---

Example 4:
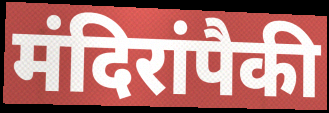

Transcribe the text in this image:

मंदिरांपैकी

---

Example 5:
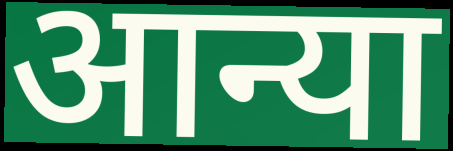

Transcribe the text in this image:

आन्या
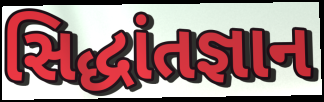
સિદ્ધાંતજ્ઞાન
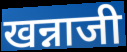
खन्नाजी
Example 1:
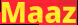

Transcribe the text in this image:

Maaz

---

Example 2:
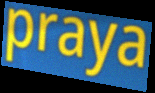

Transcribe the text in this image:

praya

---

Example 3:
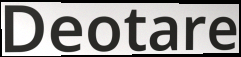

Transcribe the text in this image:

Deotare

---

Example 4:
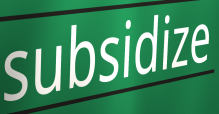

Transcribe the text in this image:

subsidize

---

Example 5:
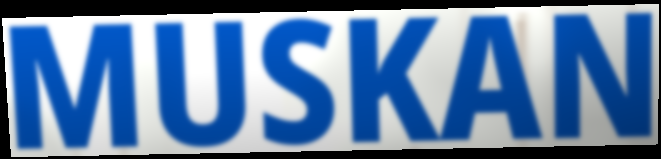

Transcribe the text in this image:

◆ ◆ ◆

▶ [Exercise]:
In your copy, restate the data above word for word but leave out any picture.

▶ [Reply to the exercise]:
---

Example 4:

Transcribe the text in this image:

मंदिरांपैकी

---

Example 5:

Transcribe the text in this image:

आन्या
સિદ્ધાંતજ્ઞાન
खन्नाजी
Example 1:

Transcribe the text in this image:

Maaz

---

Example 2:

Transcribe the text in this image:

praya

---

Example 3:

Transcribe the text in this image:

Deotare

---

Example 4:

Transcribe the text in this image:

subsidize

---

Example 5:

Transcribe the text in this image:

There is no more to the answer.